Donghyuck Renjun ile konuşalı tam iki gün olmuştu ve mark ile tam iki gündür konuşmuyordu.
Gözlerini vanilya kokusu ile açtığında yanında mark'ı gördü ve şaşkınca .
"Ah günaydın hyuck" Dedi ve gülümsedi mark.
" Senin burada ne işin var? " Diye sertçe sordu donghyuck.
" Şey... Ben- ben seninle çok ayrı kaldığımızı düşündüğüm için yanına gelmiştim ve seninle dertleşmek istiyorum. Buna iznim var mı? " Diye sakince sordu.
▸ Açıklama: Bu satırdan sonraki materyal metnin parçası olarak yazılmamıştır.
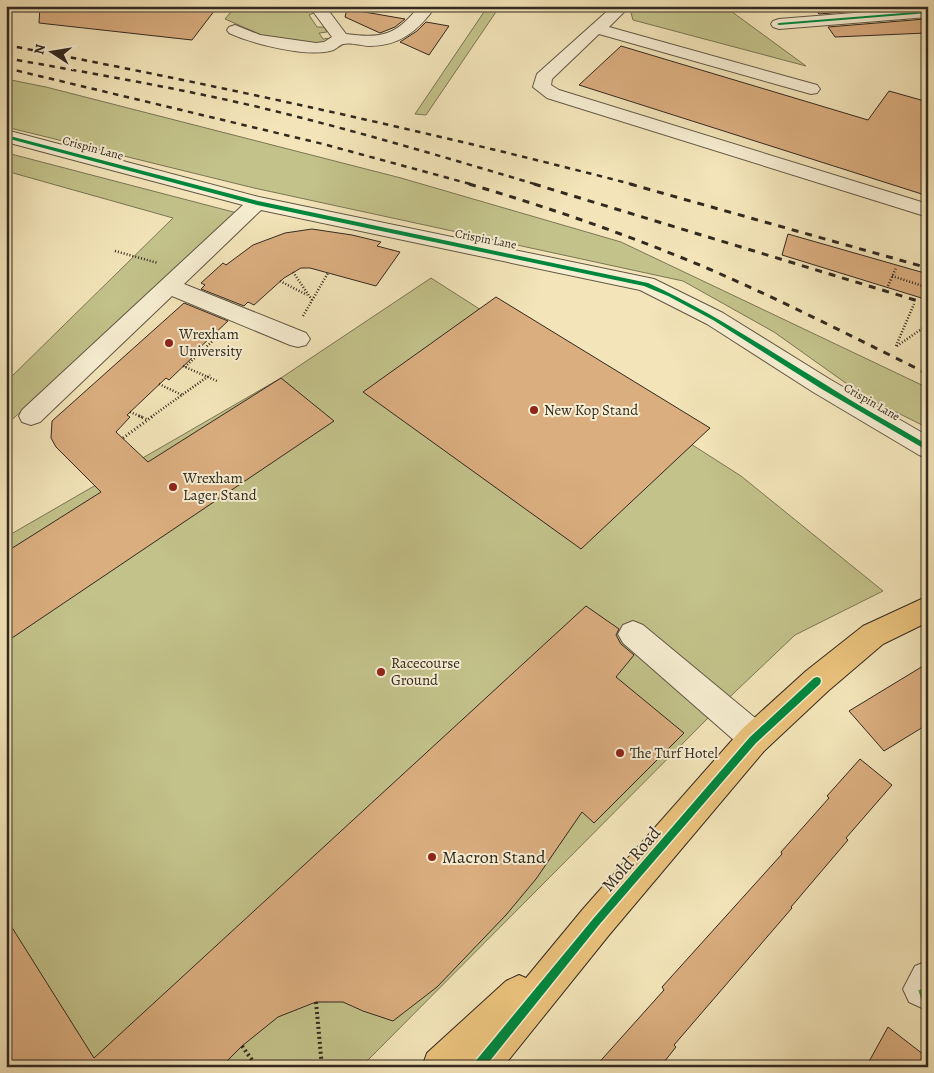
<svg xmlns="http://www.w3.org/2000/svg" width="934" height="1073" font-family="Alegreya,serif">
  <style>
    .green { fill: #c3c28a; stroke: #7a7655 }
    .building { fill: #dbae80; stroke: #322920 }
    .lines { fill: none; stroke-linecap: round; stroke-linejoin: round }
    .minor-casing { stroke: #625846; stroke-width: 2 }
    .major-casing { stroke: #322920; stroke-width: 2 }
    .path-far2 { stroke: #322920; stroke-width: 2.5; stroke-dasharray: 1 2; stroke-linecap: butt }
    .path-far1 { stroke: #322920; stroke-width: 3; stroke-dasharray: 1 2.5; stroke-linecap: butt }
    .path { stroke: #322920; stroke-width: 4; stroke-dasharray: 2 3; stroke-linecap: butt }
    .minor { fill: #f7eed2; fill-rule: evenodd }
    .major { fill: #eac27c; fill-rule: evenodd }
    .rail-far1 { stroke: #322920; stroke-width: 2.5; stroke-dasharray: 5.5 5.5; stroke-linecap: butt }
    .rail { stroke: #322920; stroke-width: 3; stroke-dasharray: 7 7; stroke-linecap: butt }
    .quiet { stroke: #54ab43; stroke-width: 8; stroke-dasharray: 16 8; stroke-linecap: butt }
    .cycleway-casing { stroke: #f7eed2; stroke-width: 3 }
    .cycleway { fill: #00873e; fill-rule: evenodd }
    .poi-dot { fill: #8f2418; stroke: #f7eed2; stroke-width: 2 }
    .labels { text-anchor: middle; stroke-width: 4; stroke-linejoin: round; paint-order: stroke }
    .far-street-label { font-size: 12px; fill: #322920; stroke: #f7eed2 }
    .poi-label { font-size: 15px; fill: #322920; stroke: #f7eed2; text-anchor: start }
    .near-poi-label { font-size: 18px; fill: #322920; stroke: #f7eed2; text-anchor: start }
    .near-street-label { font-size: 18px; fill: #322920; stroke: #f7eed2 }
  </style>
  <rect width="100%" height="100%" fill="#f3e5b9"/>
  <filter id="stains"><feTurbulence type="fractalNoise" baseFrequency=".004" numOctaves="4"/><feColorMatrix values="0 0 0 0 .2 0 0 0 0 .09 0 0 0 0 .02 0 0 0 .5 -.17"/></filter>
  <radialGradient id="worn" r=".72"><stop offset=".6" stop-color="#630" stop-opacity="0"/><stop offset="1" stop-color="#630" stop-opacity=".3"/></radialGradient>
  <g class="green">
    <polygon points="236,6 300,6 306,12 311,11 314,13 309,15 317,27 324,27 327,32 319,33 323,39 331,38 322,45 266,37 225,19"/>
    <polygon points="488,6 500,6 426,115 415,114"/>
    <polygon points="629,6 724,6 806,66 633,20"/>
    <polygon points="6,79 46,87 401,178 621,242 928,388 928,428 864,396 774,332 683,281 254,188 6,127"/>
    <path d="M6,154h5l230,60c-78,71 -157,140 -235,211v-43l167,-164 -167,-47z"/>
    <polygon points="431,278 741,476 883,591 795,635 716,710 361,1067 6,1067 6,537 281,378"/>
  </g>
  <g class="building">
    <polygon points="40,6 218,6 192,40 39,23"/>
    <polygon points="813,6 914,6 819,14"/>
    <polygon points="347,9 405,19 395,27 380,33 345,17"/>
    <polygon points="925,19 926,33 835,37 828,27"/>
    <polygon points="426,22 449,26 429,55 400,42 417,31"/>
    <polygon points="621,46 868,120 889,91 928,102 928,196 579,85"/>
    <polygon points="312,229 352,235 381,242 377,246 400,252 376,286 310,268 301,268 284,278 254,305 248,302 244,306 201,289 205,285 201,283 223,263 226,265 253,245 285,233"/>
    <polygon points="788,234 928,274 928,300 782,255"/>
    <polygon points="496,297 710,428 581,549 363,392"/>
    <polygon points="184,303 228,321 195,352 197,353 169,380 166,378 127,415 130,417 116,432 148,462 281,378 334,421 6,642 6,552 101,492 56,447 51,438 52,421"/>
    <polygon points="586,606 619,629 616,635 621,644 634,655 616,677 684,733 594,823 582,812 536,879 506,915 437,987 393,1021 363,1011 343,1002 316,1002 278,1017 242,1046 221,1067 6,1067 6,918 94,1058"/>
    <polygon points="928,663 928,724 884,751 849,711"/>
    <polygon points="860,759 892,785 846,838 848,840 791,907 792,908 674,1045 676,1047 660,1067 595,1067 664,990 662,987 782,854 781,852 829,798 827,796"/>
    <polygon points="888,1027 928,1058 928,1067 866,1067"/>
  </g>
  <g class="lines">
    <defs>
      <g id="minor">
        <path d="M309,6h16l21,28c36,5 51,1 73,-28h17c-17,24 -36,40 -66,40 -7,0 -20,-4 -27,-2 -5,2 -7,6 -13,7 -26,6 -77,-7 -101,-18l-2,-3 2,-3 6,-2 25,10 56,8 8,-1 8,-5z"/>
        <polygon points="613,6 630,6 609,27 817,85 820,89 817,93 811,94 599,34 552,79 551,85 559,90 928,204 928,217 547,98 533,87 537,74"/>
        <polygon points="928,7 928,17 779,29 773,27 771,24 773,21 779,19"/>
        <polygon points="6,130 259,197 654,279 723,313 831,380 928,436 928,458 919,455 813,392 707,324 640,290 261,210 184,284 306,333 310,339 306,345 298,347 290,345 172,296 40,422 31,425 22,422 19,416 22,410 243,205 6,142"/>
        <polygon points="633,621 643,625 766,727 771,738 766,749 755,753 744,749 623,643 618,634 623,625"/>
        <polygon points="928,961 928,1005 922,1008 909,1002 903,989 915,966"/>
      </g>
      <polygon id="major" points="928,596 928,622 883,644 828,691 764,751 609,935 503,1067 422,1067 427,1053 506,981 519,975 526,978 583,909 742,729 806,671 863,626"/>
    </defs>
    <use href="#minor" class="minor-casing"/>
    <use href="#major" class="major-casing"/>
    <g class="path-far2">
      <polyline points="115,251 158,263"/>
      <polyline points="293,272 312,300"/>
      <polyline points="892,276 923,286"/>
      <polyline points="280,281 307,295"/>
      <polyline points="888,286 896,268"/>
      <polyline points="303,316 328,273"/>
      <polyline points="896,346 914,304"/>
      <polyline points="897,346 923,328 928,331"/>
      <polyline points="183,366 217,381"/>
      <polyline points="185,367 221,333"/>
      <polyline points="159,384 182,395"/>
      <polyline points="130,412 142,417"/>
      <polyline points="151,417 210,375"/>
    </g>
    <g class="path-far1">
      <polyline points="139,416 148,420"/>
      <polyline points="123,438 153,416"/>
    </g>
    <g class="path">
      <polyline points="316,1002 322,1067"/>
      <polyline points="242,1046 257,1067"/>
    </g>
    <use href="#minor" class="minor"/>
    <use href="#major" class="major"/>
    <g class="rail-far1">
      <path d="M6,45c211,40 421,86 629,140"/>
      <path d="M6,58c83,15 166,29 248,48 96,23 190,51 284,79"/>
      <polyline points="6,68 323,144 474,185"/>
    </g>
    <g class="rail">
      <path d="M469,184c82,24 162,52 240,85 74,32 146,69 219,105"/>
      <polyline points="534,184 928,304"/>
      <polyline points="630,184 928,268"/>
    </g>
    <polyline class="quiet" points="922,989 928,1006"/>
    <defs>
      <g id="cycleway">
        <polygon points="928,11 928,13 779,25 777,24 779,23"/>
        <path d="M6,135l252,66 390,82c62,28 117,65 175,100 34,22 70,41 105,62v6l-108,-63 -107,-68 -45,-24 -24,-10 -387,-81 -251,-67z"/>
        <polygon points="817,677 820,678 821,681 820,684 756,743 599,925 485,1067 473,1067 474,1063 593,919 750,737 814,678"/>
      </g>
    </defs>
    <use href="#cycleway" class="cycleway-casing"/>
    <use href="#cycleway" class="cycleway"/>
  </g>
  <g class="poi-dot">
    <circle cx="169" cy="343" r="5"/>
    <circle cx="534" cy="410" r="5"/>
    <circle cx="173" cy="487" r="5"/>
    <circle cx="381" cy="672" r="5"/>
    <circle cx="620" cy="753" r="5"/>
    <circle cx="432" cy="857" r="5"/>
  </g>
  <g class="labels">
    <g class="far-street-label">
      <text transform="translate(93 148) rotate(15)" y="4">Crispin Lane</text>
      <text transform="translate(486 239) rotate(11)" y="4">Crispin Lane</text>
      <text transform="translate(872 402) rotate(30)" y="4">Crispin Lane</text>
    </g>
    <g class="poi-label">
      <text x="179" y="339">Wrexham<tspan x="179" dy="17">University</tspan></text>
      <text x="544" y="415">New Kop Stand</text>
      <text x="183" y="483">Wrexham<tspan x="183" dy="17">Lager Stand</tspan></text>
      <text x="391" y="668">Racecourse<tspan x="391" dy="17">Ground</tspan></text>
      <text x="630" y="758">The Turf Hotel</text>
    </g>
    <g class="near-poi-label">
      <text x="442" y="863">Macron Stand</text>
    </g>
    <g class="near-street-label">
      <text transform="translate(631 859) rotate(-49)" y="6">Mold Road</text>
    </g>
  </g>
  <rect width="934" height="1073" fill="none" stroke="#f3e5b9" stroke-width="25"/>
  <rect x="8" y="8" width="919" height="1058" fill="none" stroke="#322920" stroke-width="2.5"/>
  <rect x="12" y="12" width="909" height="1048" fill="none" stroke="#322920"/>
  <g transform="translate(52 52) rotate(282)" stroke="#f7eed2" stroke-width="4" paint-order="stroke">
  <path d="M0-4L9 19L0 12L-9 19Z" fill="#322920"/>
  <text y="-8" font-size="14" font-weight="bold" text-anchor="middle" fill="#322920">N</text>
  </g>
  <rect width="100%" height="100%" filter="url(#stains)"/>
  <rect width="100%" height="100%" fill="url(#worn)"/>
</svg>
" Burada yatman önemli değil bu arada sorduğun için sağol . " Dedi soğukça ve yataktan kalktı. Mark üzülmüştü, ne yaptığını çok merak ediyordu ve sorması gerektiğini düşündü.
" Haechan ben sana ne yaptım? "
"Ne? "
"Ben sana ne yaptım da bana böyle davranıyorsun, ha? "
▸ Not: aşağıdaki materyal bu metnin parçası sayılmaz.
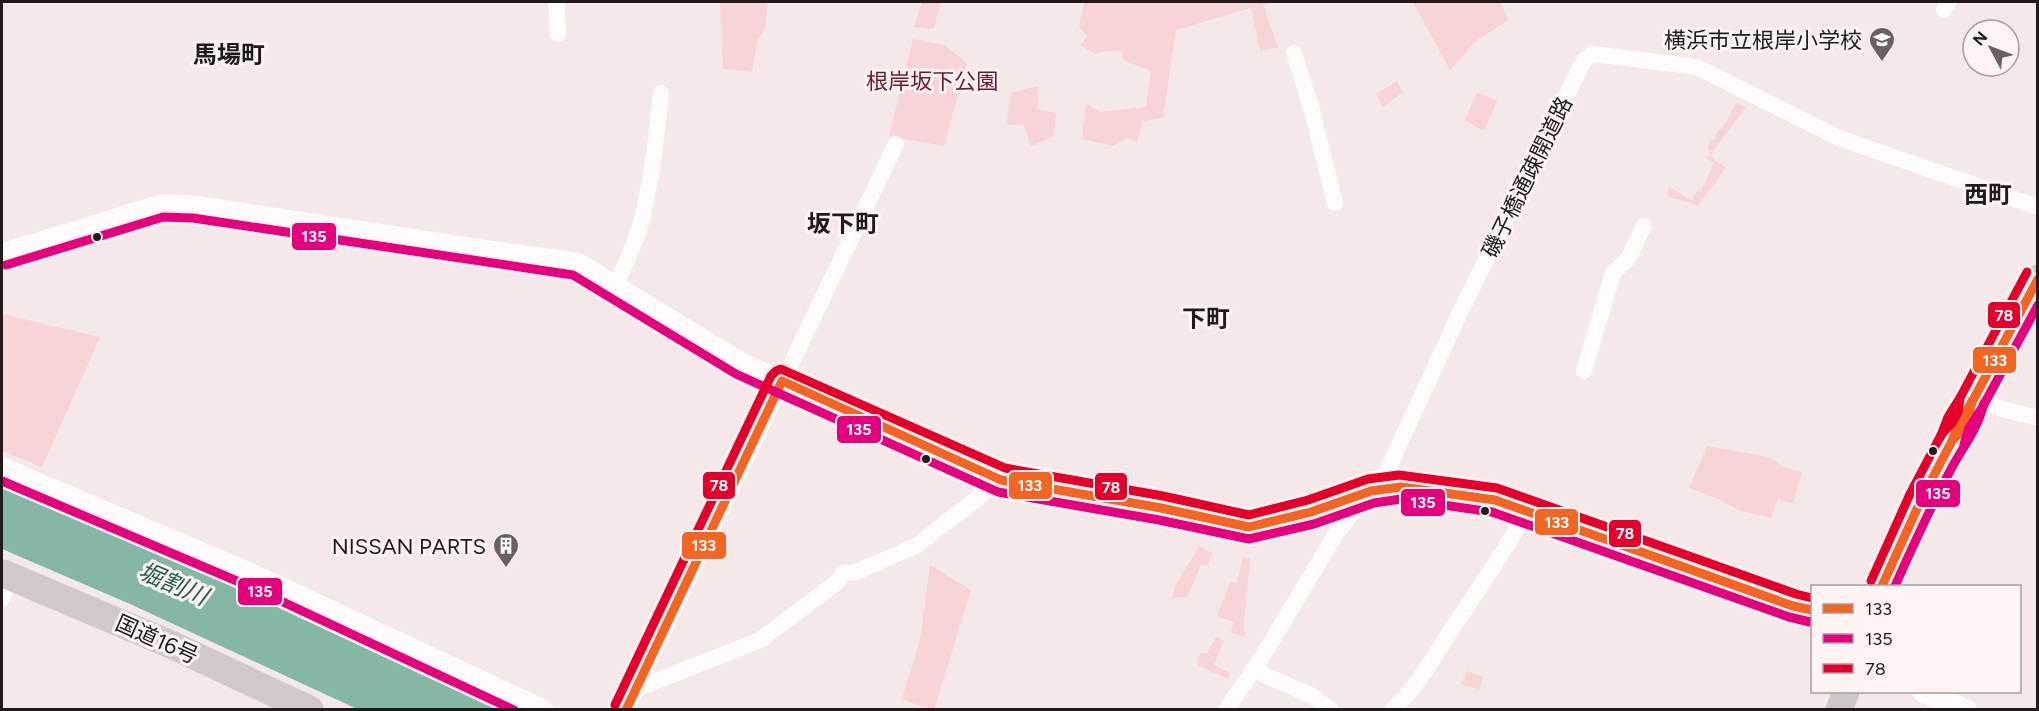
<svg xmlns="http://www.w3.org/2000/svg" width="2039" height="711" viewBox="0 0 2039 711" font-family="Figtree,'Noto Sans JP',sans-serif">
  <rect width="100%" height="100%" fill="#f5e8e9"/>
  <g fill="#f6d4d7">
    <path d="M 720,2 L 768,2 L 765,29 L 757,40 L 752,72 L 723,69 Z"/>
    <path d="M 922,2 L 941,2 L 934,29 L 914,27 Z"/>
    <path d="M 1084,2 L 1276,2 L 1263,5 L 1278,47 L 1260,51 L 1251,8 L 1176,30 L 1163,118 L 1143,121 L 1137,142 L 1125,138 L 1113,146 L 1082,139 L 1086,104 L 1100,112 L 1146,107 L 1151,71 L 1123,60 L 1122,52 L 1104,51 L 1096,54 L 1081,46 L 1087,36 L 1079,27 Z"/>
    <path d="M 1413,2 L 1501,2 L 1508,20 L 1476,41 L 1450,70 Z"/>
    <path d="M 913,39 L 944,45 L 967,63 L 944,146 L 889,136 Z"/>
    <path d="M 1397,81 L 1403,92 L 1383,107 L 1376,94 Z"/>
    <path d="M 1039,86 L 1037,109 L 1056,113 L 1054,136 L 1031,146 L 1023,124 L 1007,125 L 1010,93 Z"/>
    <path d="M 1477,92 L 1497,101 L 1484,131 L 1465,120 Z"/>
    <path d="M 1736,103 L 1746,107 L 1709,156 L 1726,168 L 1698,205 L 1666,196 L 1670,187 L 1692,201 L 1697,191 L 1701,192 L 1714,163 L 1707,158 L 1711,151 L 1707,148 L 1711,139 L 1714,140 L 1719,129 L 1722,129 Z"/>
    <path d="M 2,314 L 100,337 L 42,467 L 2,451 Z"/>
    <path d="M 1707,446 L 1764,456 L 1775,460 L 1782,467 L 1802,472 L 1793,503 L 1778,499 L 1771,518 L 1741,511 L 1716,498 L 1689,488 Z"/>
    <path d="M 1199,547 L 1213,553 L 1207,566 L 1201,565 L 1187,597 L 1172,598 L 1175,586 Z"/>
    <path d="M 1243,557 L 1250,559 L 1244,621 L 1245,637 L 1231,632 L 1234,622 L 1217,616 L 1230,582 L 1237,583 Z"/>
    <path d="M 930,565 L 971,590 L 934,710 L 929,709 L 902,699 L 920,640 Z"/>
    <path d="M 1216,637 L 1224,640 L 1214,665 L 1230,673 L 1228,679 L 1197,665 L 1200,653 L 1207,654 Z"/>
    <path d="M 1467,671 L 1483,677 L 1479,690 L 1461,684 Z"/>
  </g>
  <path fill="#84b8a5" d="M 2,480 L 263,595 L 511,709 L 357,709 L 130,604 L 2,549 Z"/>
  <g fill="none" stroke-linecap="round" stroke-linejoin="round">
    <g stroke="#fefcfc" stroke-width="16">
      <path d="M 556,2 L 558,34"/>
      <path d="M 1944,10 L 1949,2"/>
      <path d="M 1294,53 L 1311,107 L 1335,203"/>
      <path d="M 615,287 C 624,267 634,247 640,226 C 652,183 656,138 661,93"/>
      <path d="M 1584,371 L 1613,273 L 1628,259 L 1644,226"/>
      <path d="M 782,381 L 1001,480 L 1161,508 L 1249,527 L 1311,512 L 1371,491 L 1401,487 L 1495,500 L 1793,606 L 1812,610"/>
      <path d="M 1975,396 L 2002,409 L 2038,418"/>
      <path d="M 2,599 L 11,577"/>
      <path d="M 1253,670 L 1313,696 L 1331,710"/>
      <path d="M 636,689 L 760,640 L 837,582 L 844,573 L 856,572 L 916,546 L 1001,480"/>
      <path d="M 626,710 L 896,144"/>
      <path d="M 1226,710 L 1261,659 L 1337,532 L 1388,469 L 1456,321 L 1580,68 L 1585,60 L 1593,54 L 1697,67 L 1839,138 L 2038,207"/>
      <path d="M 1392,710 C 1418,687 1436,653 1455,624 C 1480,587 1506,550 1527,511"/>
    </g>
    <g stroke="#fefcfc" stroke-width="21">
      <path d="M 2,254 L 161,205 L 194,206 L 481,250 L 577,263 L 741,363 L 782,381"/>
      <path d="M 2,468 L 256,576 L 543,710"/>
      <path d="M 1923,692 L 1966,710"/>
    </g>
    <g stroke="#cec7c8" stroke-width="27">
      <path d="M 1961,414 L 1972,401 L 2038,278"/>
      <path d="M 1882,586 L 1921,500 L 1952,441 L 1962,430 L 1969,416 L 1972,401"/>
      <path d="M 1839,710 L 1846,692"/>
    </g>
    <path stroke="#d1c8ca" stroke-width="28" d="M 2,573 L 172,645 L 310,710"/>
    <defs>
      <g id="bus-1">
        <path d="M 782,381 L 1001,480 L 1161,508 L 1249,527 L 1311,512 L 1371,491 L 1401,487 L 1495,500 L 1793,606 L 1812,610"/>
        <path d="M 1952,441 L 1959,422 L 1972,402 L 2038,279"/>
        <path d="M 1882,586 L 1921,500 L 1952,441 L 1962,430 L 1969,416 L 1972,401"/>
        <path d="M 626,710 L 782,381"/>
      </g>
      <g id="bus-2">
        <path d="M 6,265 L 163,217 L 193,218 L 573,275 L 736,374 L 998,492 L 1159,520 L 1249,539 L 1314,524 L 1374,503 L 1401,499 L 1492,512 L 1789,617 L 1810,622"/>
        <path d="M 1964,444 L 1969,428 L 1982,408 L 2038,305"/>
        <path d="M 2,481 L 251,587 L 514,710"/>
        <path d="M 1895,586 C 1912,548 1929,510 1949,473 C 1961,449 1978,430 1984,403"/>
      </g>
      <g id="bus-3">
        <path d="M 1940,438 L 1948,417 L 1961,396 L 2027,272"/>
        <path d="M 1871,581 L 1910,494 L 1941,435 L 1952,423 L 1958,412 L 1960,399"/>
        <path d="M 615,705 L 771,376 L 776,371 L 781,369 L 1005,468 L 1163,496 L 1249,515 L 1308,500 L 1368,479 L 1399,475 L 1497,488 L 1796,594 L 1812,598"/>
      </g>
    </defs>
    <use href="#bus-1" stroke="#fef4f4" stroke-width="14"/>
    <use href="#bus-2" stroke="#fef4f4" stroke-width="14"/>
    <use href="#bus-3" stroke="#fef4f4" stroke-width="14"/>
    <use href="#bus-1" stroke="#f26522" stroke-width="9"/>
    <use href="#bus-2" stroke="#e5007d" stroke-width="9"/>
    <use href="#bus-3" stroke="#e4002b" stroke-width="9"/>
  </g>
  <defs>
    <symbol id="school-pin" viewBox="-11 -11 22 30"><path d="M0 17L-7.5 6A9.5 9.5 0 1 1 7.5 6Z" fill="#6c6162" stroke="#fef4f4"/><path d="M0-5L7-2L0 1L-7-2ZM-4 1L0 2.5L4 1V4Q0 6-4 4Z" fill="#fff"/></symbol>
    <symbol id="building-pin" viewBox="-11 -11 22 30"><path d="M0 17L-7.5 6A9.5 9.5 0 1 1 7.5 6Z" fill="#6c6162" stroke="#fef4f4"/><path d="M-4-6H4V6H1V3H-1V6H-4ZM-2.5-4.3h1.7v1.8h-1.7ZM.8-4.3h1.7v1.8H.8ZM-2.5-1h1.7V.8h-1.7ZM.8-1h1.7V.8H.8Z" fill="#fff"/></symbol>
  </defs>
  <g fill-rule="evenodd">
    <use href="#school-pin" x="1867" y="25" width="30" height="40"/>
    <use href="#building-pin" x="491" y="531" width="30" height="40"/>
  </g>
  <g fill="#22191a" stroke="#fef4f4" stroke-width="2">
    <circle cx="97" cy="237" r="5"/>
    <circle cx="1933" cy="451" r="5"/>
    <circle cx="926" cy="459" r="5"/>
    <circle cx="1485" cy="511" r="5"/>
  </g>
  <g text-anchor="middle" stroke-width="6" stroke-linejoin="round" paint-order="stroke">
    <g font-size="22" fill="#22191a" stroke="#fef4f4" text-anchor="end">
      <text x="1862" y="48">横浜市立根岸小学校</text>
      <text x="486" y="554">NISSAN PARTS</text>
    </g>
    <g font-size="22" fill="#6f172c" stroke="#fef4f4">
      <text x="932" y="89">根岸坂下公園</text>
    </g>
    <g font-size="22" fill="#22191a" stroke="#fef4f4">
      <text transform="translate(1527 177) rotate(-64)" y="8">磯子橋通疎開道路</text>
      <text transform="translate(157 639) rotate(24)" y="8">国道16号</text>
    </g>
    <g font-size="24" font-weight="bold" fill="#22191a" stroke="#fef4f4">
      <text x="229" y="63">馬場町</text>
      <text x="1988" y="203">西町</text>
      <text x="843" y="232">坂下町</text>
      <text x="1206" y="327">下町</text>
    </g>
    <g font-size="24" font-style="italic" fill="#1f5e4a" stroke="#fef4f4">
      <text transform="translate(173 584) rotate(23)" y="8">堀割川</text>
    </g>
  </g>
  <g stroke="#fef4f4" stroke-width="2">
    <rect x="291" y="222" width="46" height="29" rx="6" fill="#e5007d"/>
    <rect x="1987" y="301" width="34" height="28" rx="6" fill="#e4002b"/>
    <rect x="1972" y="346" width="45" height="28" rx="6" fill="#f26522"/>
    <rect x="836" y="415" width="46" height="29" rx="6" fill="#e5007d"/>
    <rect x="1008" y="471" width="45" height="29" rx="6" fill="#f26522"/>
    <rect x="702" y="471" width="34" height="29" rx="6" fill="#e4002b"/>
    <rect x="1094" y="472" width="34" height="29" rx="6" fill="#e4002b"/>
    <rect x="1915" y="479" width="46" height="29" rx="6" fill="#e5007d"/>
    <rect x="1400" y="488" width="46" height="29" rx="6" fill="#e5007d"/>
    <rect x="1534" y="508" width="45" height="28" rx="6" fill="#f26522"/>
    <rect x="1608" y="519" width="34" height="29" rx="6" fill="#e4002b"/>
    <rect x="681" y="531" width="46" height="29" rx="6" fill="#f26522"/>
    <rect x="237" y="577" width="46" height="29" rx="6" fill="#e5007d"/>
  </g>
  <g font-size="16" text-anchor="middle" font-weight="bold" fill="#fff">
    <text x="314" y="242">135</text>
    <text x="2004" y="321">78</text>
    <text x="1995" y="366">133</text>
    <text x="859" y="435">135</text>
    <text x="1030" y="491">133</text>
    <text x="719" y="491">78</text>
    <text x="1111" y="493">78</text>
    <text x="1938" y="499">135</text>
    <text x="1423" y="508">135</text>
    <text x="1557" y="528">133</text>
    <text x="1625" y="539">78</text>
    <text x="704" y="551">133</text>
    <text x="260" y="597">135</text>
  </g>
  <rect width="2039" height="711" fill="none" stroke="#22191a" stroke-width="6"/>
  <rect x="1811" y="585" width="210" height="108" fill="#fef4f4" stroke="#a69c9d" stroke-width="1.5"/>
  <rect x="1823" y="604" width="30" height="9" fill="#f26522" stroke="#a69c9d" stroke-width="1.5"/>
  <text x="1865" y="615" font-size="18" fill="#22191a">133</text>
  <rect x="1823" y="634" width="30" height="9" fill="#e5007d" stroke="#a69c9d" stroke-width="1.5"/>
  <text x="1865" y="645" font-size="18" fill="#22191a">135</text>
  <rect x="1823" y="664" width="30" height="9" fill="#e4002b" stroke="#a69c9d" stroke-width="1.5"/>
  <text x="1865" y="675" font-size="18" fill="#22191a">78</text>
  <g transform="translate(1991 48) rotate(311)"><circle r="28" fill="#fef4f4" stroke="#a69c9d" stroke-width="1.5"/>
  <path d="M0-4.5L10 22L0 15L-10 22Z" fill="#6c6162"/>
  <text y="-9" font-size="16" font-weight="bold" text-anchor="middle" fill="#22191a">N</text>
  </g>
</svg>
" Sence? Ben burada kötüyken hiç beniml- Ya da boşversene seninle konuşmak istemiyorum. Taeyong hyung konuşmaya gideceğim, hem sen de benden bu sayede kurtulur-"
" Senden kurtulmak istemiyorum."dedi şiddetle mark.
" Seninle ayrı kalmak istemiyorum hyuck, uzun zamandan beri en yakınımsın ve en yakın arkadaşım olmaman için hiçbir sebep yok. " Dedi mark ve donghyuck'un yanına gidip ona sıkıca sarıldı, donghyuck ağlıyordu. Mark ona sarılıp onu sevdiğini söyleyince o daha şiddetli ağlamaya başladı.
" Güzelim neden ağlıyorsun? " Dedi mark yavaşça
" Mark artık içimde tutamıyorum. Anlıyor musun? "
"Aşık mı oldun yada birinden hoşlanıyorsun değil mi? peki kim o ben olamam ya" Dedi sırıtarak.
'Cidden kendisine hiç güveni yok yada benim onu sevmem onun için imkansız gibi geliyor' diye düşündü.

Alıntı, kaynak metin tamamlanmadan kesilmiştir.